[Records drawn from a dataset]
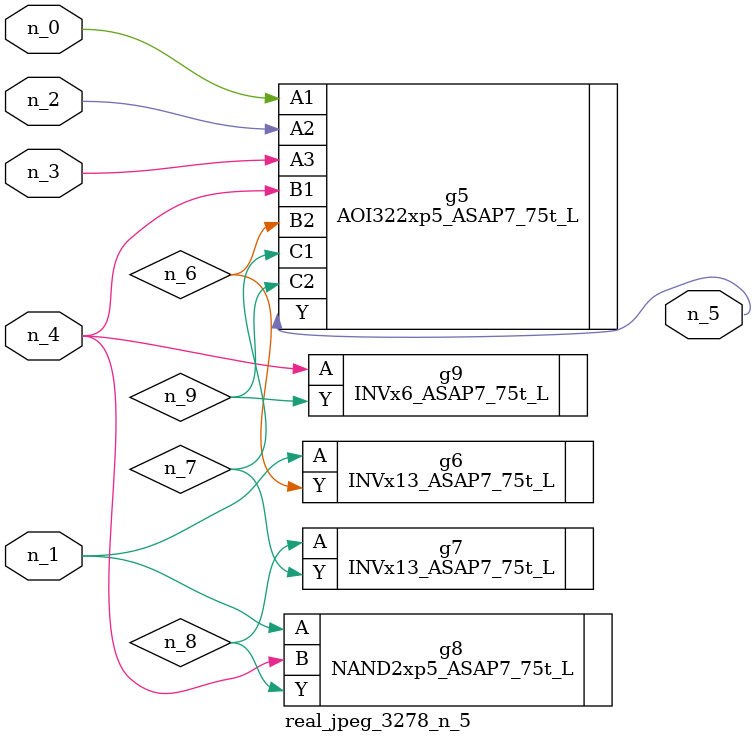
<source format=v>
module real_jpeg_3278_n_5 (n_4, n_0, n_1, n_2, n_3, n_5);

input n_4;
input n_0;
input n_1;
input n_2;
input n_3;

output n_5;

wire n_8;
wire n_6;
wire n_7;
wire n_9;

AOI322xp5_ASAP7_75t_L g5 ( 
.A1(n_0),
.A2(n_2),
.A3(n_3),
.B1(n_4),
.B2(n_6),
.C1(n_7),
.C2(n_9),
.Y(n_5)
);

INVx13_ASAP7_75t_L g6 ( 
.A(n_1),
.Y(n_6)
);

NAND2xp5_ASAP7_75t_L g8 ( 
.A(n_1),
.B(n_4),
.Y(n_8)
);

INVx6_ASAP7_75t_L g9 ( 
.A(n_4),
.Y(n_9)
);

INVx13_ASAP7_75t_L g7 ( 
.A(n_8),
.Y(n_7)
);


endmodule
</source>
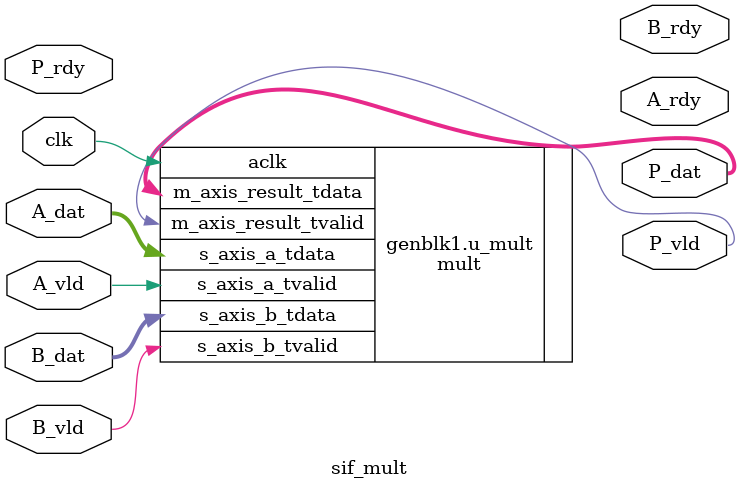
<source format=sv>
`timescale 1ns / 1ps


module sif_mult
	#(
		parameter WIDTH = 32,
    parameter FIXED_POINT = 0
  )
  (
    input                       clk,
    input                       A_vld,
    input   [WIDTH-1:0]       A_dat,
    output                      A_rdy,
    input                       B_vld,
    input   [WIDTH-1:0]       B_dat,
    output                      B_rdy,
    output                      P_vld,
    output  [WIDTH-1:0]       P_dat,
    input                       P_rdy
  );
  wire  [2*WIDTH-1:0]       raw_P_dat;
  generate
    if((WIDTH == 32) && (FIXED_POINT != 1))  
    begin
      mult u_mult (
        .aclk(clk),                                  // input wire aclk
        .s_axis_a_tvalid(A_vld),            // input wire s_axis_a_tvalid
        //.s_axis_a_tready(A_rdy),            // output wire s_axis_a_tready
        .s_axis_a_tdata(A_dat),              // input wire [31 : 0] s_axis_a_tdata
        .s_axis_b_tvalid(B_vld),            // input wire s_axis_b_tvalid
        //.s_axis_b_tready(B_rdy),            // output wire s_axis_b_tready
        .s_axis_b_tdata(B_dat),              // input wire [31 : 0] s_axis_b_tdata
        .m_axis_result_tvalid(P_vld),  // output wire m_axis_result_tvalid
        //.m_axis_result_tready(P_rdy),  // input wire m_axis_result_tready
        .m_axis_result_tdata(P_dat)    // output wire [31 : 0] m_axis_result_tdata
      );     
    end
    else if((WIDTH == 16) && (FIXED_POINT != 1))  
    begin
      mult_fp16 u_mult_fp16 (
        .aclk(clk),                                  // input wire aclk
        .s_axis_a_tvalid(A_vld),            // input wire s_axis_a_tvalid
        //.s_axis_a_tready(A_rdy),            // output wire s_axis_a_tready
        .s_axis_a_tdata(A_dat),              // input wire [31 : 0] s_axis_a_tdata
        .s_axis_b_tvalid(B_vld),            // input wire s_axis_b_tvalid
        //.s_axis_b_tready(B_rdy),            // output wire s_axis_b_tready
        .s_axis_b_tdata(B_dat),              // input wire [31 : 0] s_axis_b_tdata
        .m_axis_result_tvalid(P_vld),  // output wire m_axis_result_tvalid
        //.m_axis_result_tready(P_rdy),  // input wire m_axis_result_tready
        .m_axis_result_tdata(P_dat)    // output wire [31 : 0] m_axis_result_tdata
      );     
    end
    else if((WIDTH == 32) && (FIXED_POINT == 1))  
    begin
      mult_fixed32 u_mult_fixed32 (
        .A(A_dat),      // input wire [31 : 0] A
        .B(B_dat),      // input wire [31 : 0] B
        .CLK(clk),  // input wire CLK
        .P(raw_P_dat)      // output wire [63 : 0] S
      );     
      assign P_dat = {raw_P_dat[2*WIDTH-1], raw_P_dat[48:18]}; // sign bit + 31 bits

      reg P_vld_r;
      always @(posedge clk) begin
        P_vld_r <= A_vld && B_vld;
      end
      assign P_vld = P_vld_r;

    end
    else if((WIDTH == 16) && (FIXED_POINT == 1))  
    begin
      mult_fixed16 u_mult_fixed16 (
        .A(A_dat),      // input wire [15 : 0] A
        .B(B_dat),      // input wire [15 : 0] B
        .CLK(clk),  // input wire CLK
        .P(raw_P_dat)      // output wire [31 : 0] S
      );
      assign P_dat = {raw_P_dat[2*WIDTH-1], raw_P_dat[22:8]}; // sign bit + 15 bits


      reg P_vld_r;
      always @(posedge clk) begin
        P_vld_r <= A_vld && B_vld;
      end
      assign P_vld = P_vld_r;
      
    end
  endgenerate 

endmodule
</source>
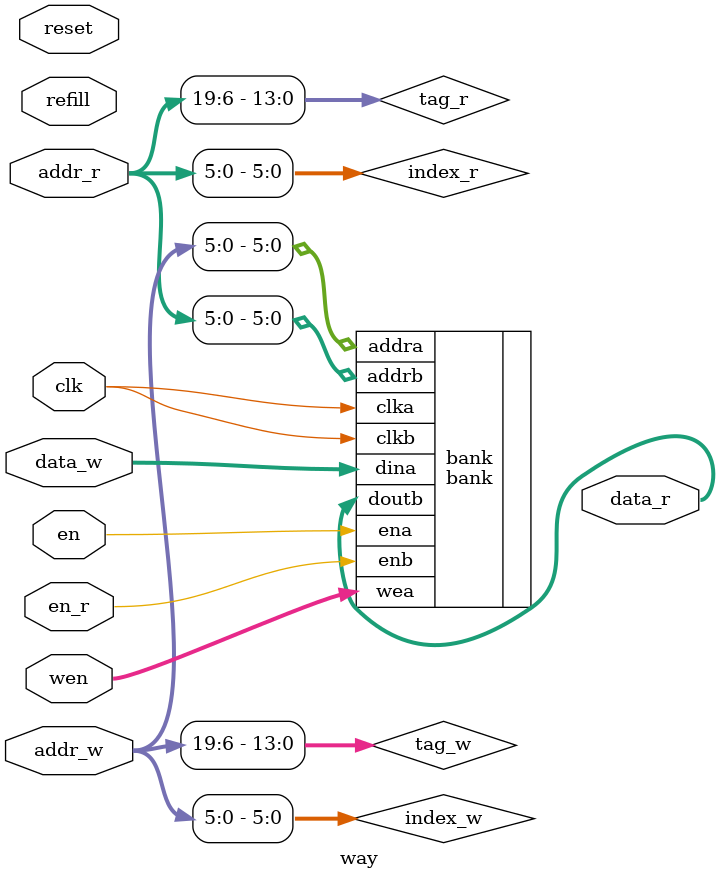
<source format=v>
module way(
    input wire clk,
    input wire reset,

    input wire refill,
    // write
    input wire en,
    input wire [31:0] addr_w,
    input wire [31:0] data_w,
    input wire [3:0]  wen,

    // read
    input wire en_r,
    input wire [31:0] addr_r,
    output wire [31:0] data_r
);


    wire [5:0] index_r, index_w;
    wire [13:0] tag_r, tag_w, tag_r0, tag_r1;
    assign {tag_r, index_r} = addr_r[19:0];
    assign {tag_w, index_w} = addr_w[19:0];

    bank bank (
        .addra      (index_w),
        .clka       (clk),
        .dina       (data_w),
        .ena        (en),
        .wea        (wen),

        .addrb      (index_r),
        .clkb       (clk),
        .doutb      (data_r),
        .enb        (en_r)
    );

endmodule
</source>
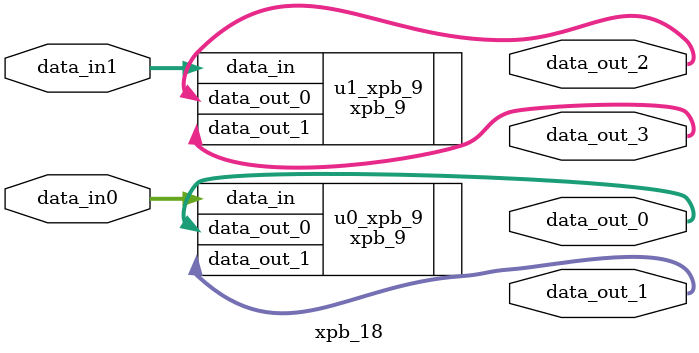
<source format=v>
module xpb_18
(
    input [8:0] data_in0,
    input [8:0] data_in1,

    output [1023:0] data_out_0,
    output [1023:0] data_out_1,
    output [1023:0] data_out_2,
    output [1023:0] data_out_3
);


xpb_9  u0_xpb_9 (
.data_in(       data_in0    ),
.data_out_0(    data_out_0  ),
.data_out_1(    data_out_1  )
);

xpb_9  u1_xpb_9 (
.data_in(       data_in1      ),
.data_out_0(    data_out_2 ),
.data_out_1(    data_out_3 )
);


endmodule
</source>
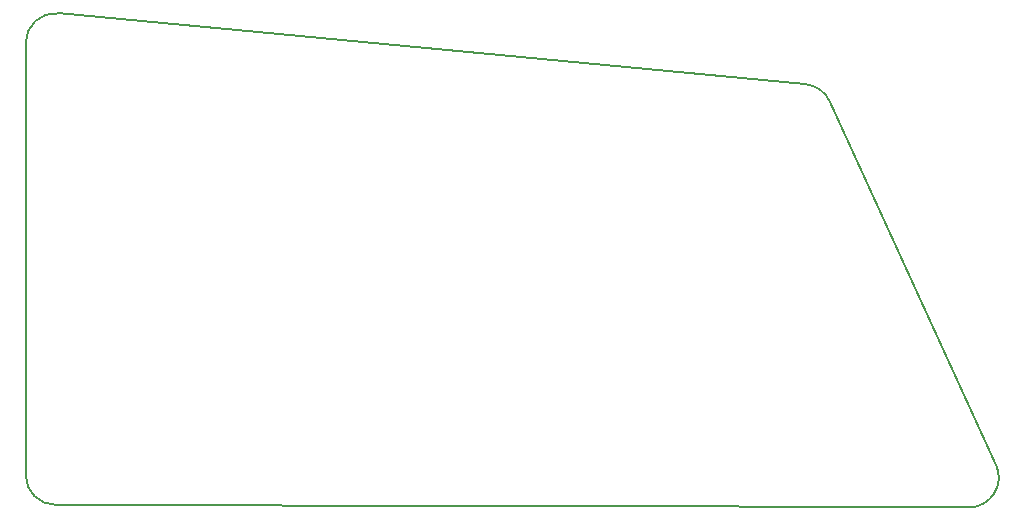
<source format=gm1>
G04 #@! TF.GenerationSoftware,KiCad,Pcbnew,5.0.2-bee76a0~70~ubuntu18.04.1*
G04 #@! TF.CreationDate,2019-02-11T21:35:21-05:00*
G04 #@! TF.ProjectId,dashboard_mk4_rev4,64617368-626f-4617-9264-5f6d6b345f72,6.0*
G04 #@! TF.SameCoordinates,Original*
G04 #@! TF.FileFunction,Profile,NP*
%FSLAX46Y46*%
G04 Gerber Fmt 4.6, Leading zero omitted, Abs format (unit mm)*
G04 Created by KiCad (PCBNEW 5.0.2-bee76a0~70~ubuntu18.04.1) date Mon 11 Feb 2019 09:35:21 PM EST*
%MOMM*%
%LPD*%
G01*
G04 APERTURE LIST*
%ADD10C,0.200000*%
G04 APERTURE END LIST*
D10*
X27984809Y-24070959D02*
G75*
G03X25204937Y-26599606I-239873J-2528647D01*
G01*
X93301308Y-31542726D02*
G75*
G03X91231371Y-30070666I-2309810J-1056588D01*
G01*
X91231371Y-30070666D02*
X27984809Y-24070957D01*
X93301307Y-31542727D02*
X107374242Y-62307618D01*
X105057216Y-65904196D02*
G75*
G03X107374242Y-62307618I7216J2539990D01*
G01*
X105057216Y-65904195D02*
X27737720Y-65684538D01*
X25204937Y-63144547D02*
X25204937Y-26599606D01*
X25204935Y-63144547D02*
G75*
G03X27737720Y-65684538I2540001J0D01*
G01*
M02*

</source>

To do
Could you tally the lines in these records that contain the word "APERTURE" and give only the result?

Output below
2